== BRIEF A ==
Reproduce part of the article on media buying, beginning at the words "The findings of" and stopping after "of digital advertising.".
== BRIEF B ==
Carry on the article on media buying from the point where it stops.

== READING TEXT ==

------------------------------------

The findings of the report, published on The Australian today and to be presented to an Australian Association of National Advertisers (AANA) conference tomorrow, highlight on ongoing issue in Australia’s media landscape that a long list of players are “taking a cut of the ticket” when it comes to media spends.

It’s been reported that Ebiquity’s research found that as much as 60 per cent is being sucked up by agencies, who, worryingly, can’t vouch for the rogue monies. However, the biggest culprit appeared to be the programmatic purchase of digital advertising.

Nick Manning, Ebiquity’s chief strategy officer, told The Oz: “From advertisers’ perspective, they pay $100,000 for a campaign and only get $40,000 of media. Then the problems start as viewability and fraud reduces even this by roughly half on average, so the $100,000 actually equates to $20,000 of useful media,” he said.

The AANA has been one of the more aggressive industry bodies in attempting to get more transparency in media buying in Australia. The AANA works for the actual advertisers and not their agencies. In particular, it has petitioned the likes of Facebook to have more third party verification for its data.  In late 2016, Facebook found itself in trouble after grossly misreporting its audience numbers.

Ebiquity’s findings appear to mirror a worrying report into US media agencies released in June of last year. The report by the US Association of National Advertisers found evidence of a “fundamental disconnect” in how agencies and advertisers view their relationship and “systemic elements” to some non-transparent business practices outlined in the report, some of which senior executives are aware of or mandate.

------------------------------------

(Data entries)

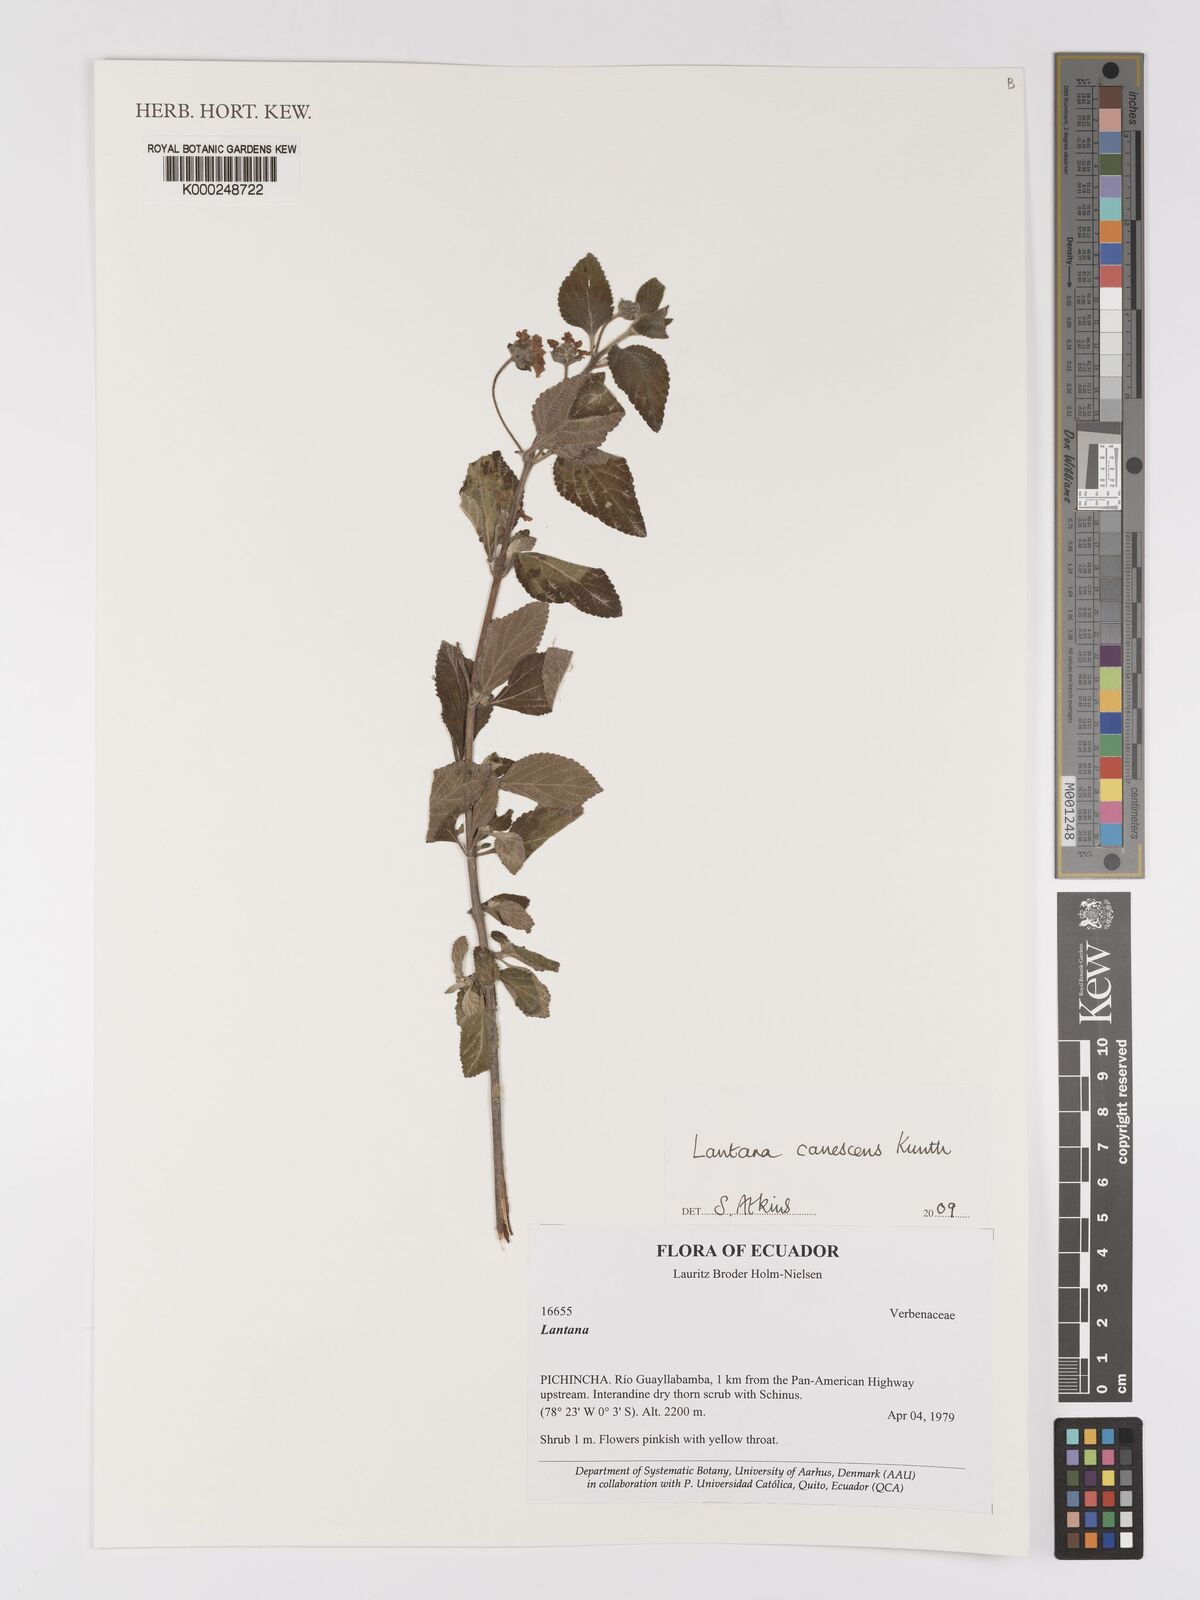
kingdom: Plantae
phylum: Tracheophyta
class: Magnoliopsida
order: Lamiales
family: Verbenaceae
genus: Lantana
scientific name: Lantana canescens
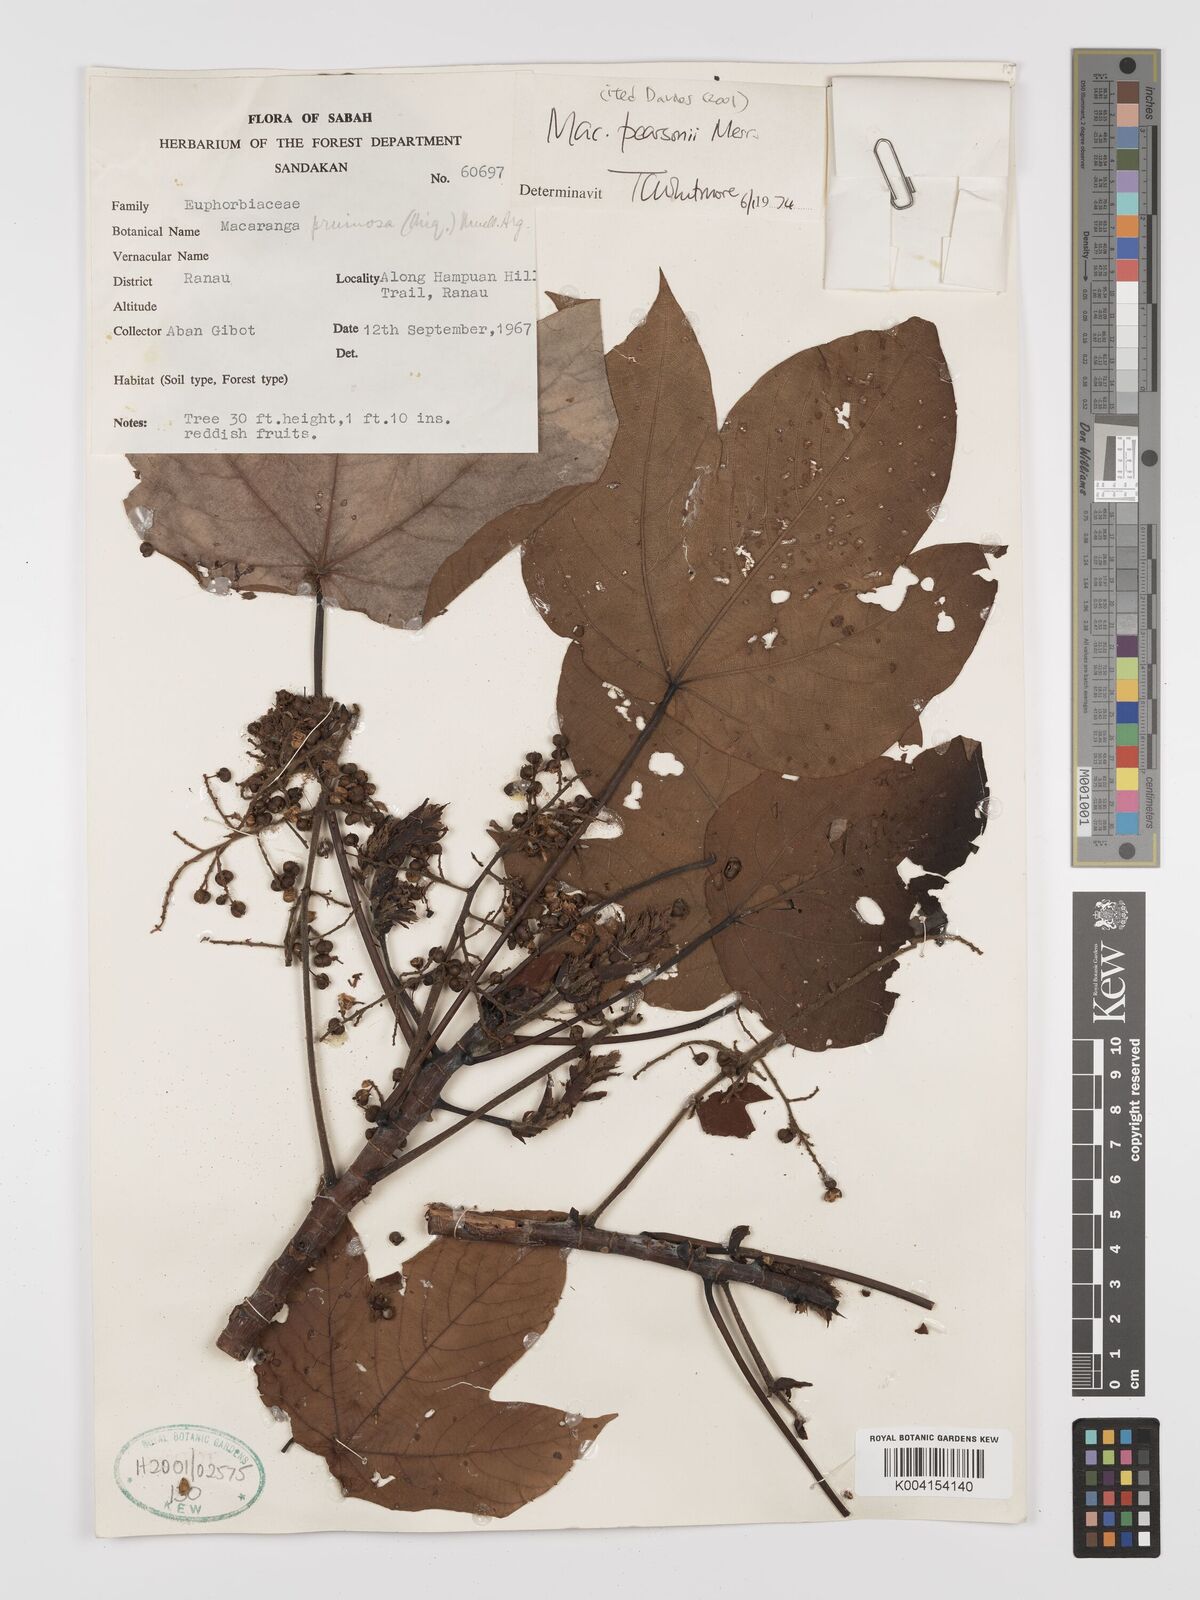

------------------------------------

== RESULT A ==
The findings of the report, published on The Australian today and to be presented to an Australian Association of National Advertisers (AANA) conference tomorrow, highlight on ongoing issue in Australia’s media landscape that a long list of players are “taking a cut of the ticket” when it comes to media spends.

It’s been reported that Ebiquity’s research found that as much as 60 per cent is being sucked up by agencies, who, worryingly, can’t vouch for the rogue monies. However, the biggest culprit appeared to be the programmatic purchase of digital advertising.

== RESULT B ==
Other findings included mark ups on media sold through principle transactions ranging from around 30 to 90 per cent, with media buyers allegedly being pressured or encouraged by their agency holding companies to direct client spend to them regardless of whether it is in the clients’ best interest.

Commenting on the US study, the AANA’s  CEO Sunita Gloster said at the time: “Any best practice guidelines or initiatives that emerge are likely to have universal application, so we will aim to share them with our members here.

“Whilst the US report reminds advertisers to remain vigilant, it is important that we remember these principles of transparency, disclosure and fairness are central to the reputations of all parties involved. Equally importantly, adherence to these principles is crucial to achieving our common goal which is to show the link between advertising and business growth. Businesses need to have confidence in the integrity of their media spend allocations,” she said.